Rep. Alhassan Ado Doguwa, the Chairman of the Committee, said in a statement made available to newsmen on Sunday in Abuja after its engagement with the Chief of Naval Staff, Vice Adm. Emmanuel Ogala.

He assured Ogala that information obtained confidentially by the committee would be handled with the utmost care.

According to him, crude oil theft is a major concern for the economy of our country, Nigeria, and on that note, we feel we have to extend our hands of fellowship to the relevant security stakeholders.

“The parliament budgeted about N28.77 trillion for the year 2024 based on the crude oil benchmark of $77.96 per barrel and the production of 1.78 million barrels per day.

“In January 2024, Nigerian oil production rose to about 1.42 million barrels per day; this represents an increase of about 6.85 percent compared to the production figure of 1.39 million barrels per day in December 2023.
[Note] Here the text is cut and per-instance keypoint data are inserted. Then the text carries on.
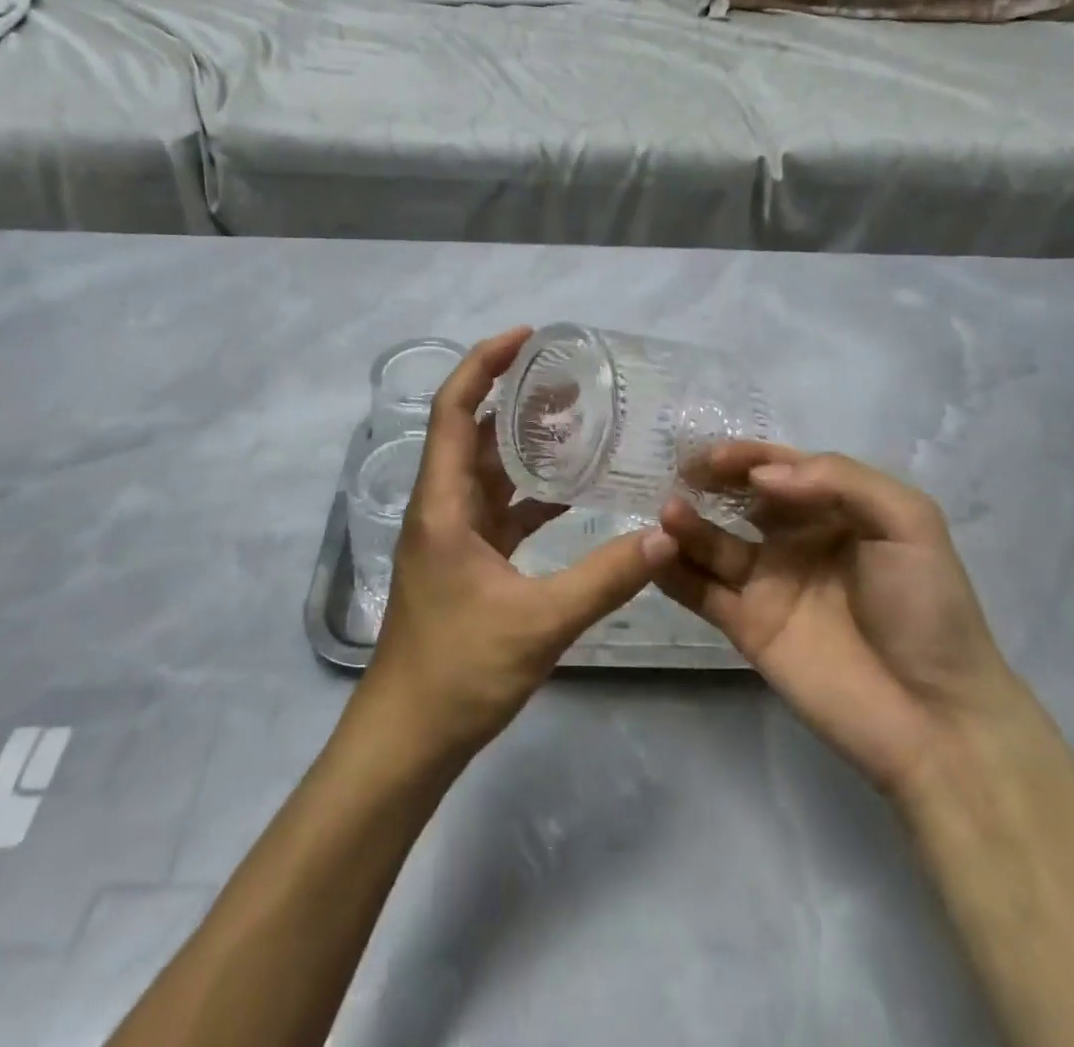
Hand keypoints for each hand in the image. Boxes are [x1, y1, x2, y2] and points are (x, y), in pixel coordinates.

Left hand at [358, 327, 678, 764]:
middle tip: (569, 379)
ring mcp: (451, 535)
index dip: (484, 365)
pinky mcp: (465, 560)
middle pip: (472, 432)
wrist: (409, 738)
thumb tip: (665, 535)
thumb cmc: (459, 671)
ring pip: (486, 469)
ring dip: (522, 442)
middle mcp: (441, 508)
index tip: (527, 336)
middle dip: (514, 397)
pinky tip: (570, 490)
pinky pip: (499, 508)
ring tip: (574, 419)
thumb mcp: (540, 622)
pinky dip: (530, 491)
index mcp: (442, 504)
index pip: (453, 410)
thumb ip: (606, 577)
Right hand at [656, 443, 1022, 799]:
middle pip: (740, 500)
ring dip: (686, 524)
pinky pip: (700, 591)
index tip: (714, 456)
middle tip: (680, 474)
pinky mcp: (746, 626)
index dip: (747, 457)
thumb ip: (839, 480)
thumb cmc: (927, 608)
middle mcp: (796, 541)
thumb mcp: (907, 522)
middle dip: (709, 481)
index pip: (781, 469)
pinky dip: (672, 572)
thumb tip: (761, 478)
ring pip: (713, 543)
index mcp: (836, 511)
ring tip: (668, 513)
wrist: (935, 717)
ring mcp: (768, 584)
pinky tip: (653, 554)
He said there seemed to be a gradual improvement in oil production, but added that the country was still below the OPEC quota of 1.58 million barrels per day in the 2024 budget benchmark.

Doguwa said that the major reason the country was not meeting its production targets was largely attributed to crude oil theft.

“This theft is being carried out in collusion, which not only threatens the economy of the country but has even precipitated a crisis concerning national security.”

The statement quoted the Chief of Naval Staff, who agreed that oil theft remained a major challenge to the country’s economy, stressing the recent report by NNPC Ltd. of the rise of crude oil production to about 1.78 million bpd.

This, he said, was the highest in the last three years, adding that it was still below Nigeria’s OPEC quota while ensuring that the Navy would work in collaboration with others to ensure the quota was met.

He, however, lamented the shortage of personnel in the face of the vastness of the country’s waterways, which he said were over 1/10th of Nigeria’s land.

He said the Navy had less than 30,000 personnel to man the vast sea space with the operational guidelines of policing, enforcing, and assisting in coordinating enforcement.